++++ Records shown ++++
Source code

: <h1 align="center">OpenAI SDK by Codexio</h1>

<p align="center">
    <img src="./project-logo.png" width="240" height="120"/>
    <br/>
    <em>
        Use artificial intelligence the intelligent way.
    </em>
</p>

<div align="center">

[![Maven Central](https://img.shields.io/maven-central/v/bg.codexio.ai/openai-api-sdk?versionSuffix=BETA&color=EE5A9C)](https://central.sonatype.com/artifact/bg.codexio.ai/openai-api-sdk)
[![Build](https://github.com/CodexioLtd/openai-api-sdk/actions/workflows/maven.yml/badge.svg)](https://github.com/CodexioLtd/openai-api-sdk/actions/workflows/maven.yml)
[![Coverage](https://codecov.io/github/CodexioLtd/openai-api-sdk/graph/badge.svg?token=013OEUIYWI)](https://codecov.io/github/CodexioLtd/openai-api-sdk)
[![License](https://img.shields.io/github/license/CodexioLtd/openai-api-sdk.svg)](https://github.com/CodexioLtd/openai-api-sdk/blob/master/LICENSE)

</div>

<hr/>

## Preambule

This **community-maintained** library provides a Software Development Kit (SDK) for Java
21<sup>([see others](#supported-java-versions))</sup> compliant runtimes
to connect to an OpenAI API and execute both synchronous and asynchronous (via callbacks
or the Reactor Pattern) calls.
++++
▶ **What you have to do**: Read the entries and select each line where the word "center" is found.

▶ **Answer to this task**:
: <h1 align="center">OpenAI SDK by Codexio</h1>
<p align="center">
<div align="center">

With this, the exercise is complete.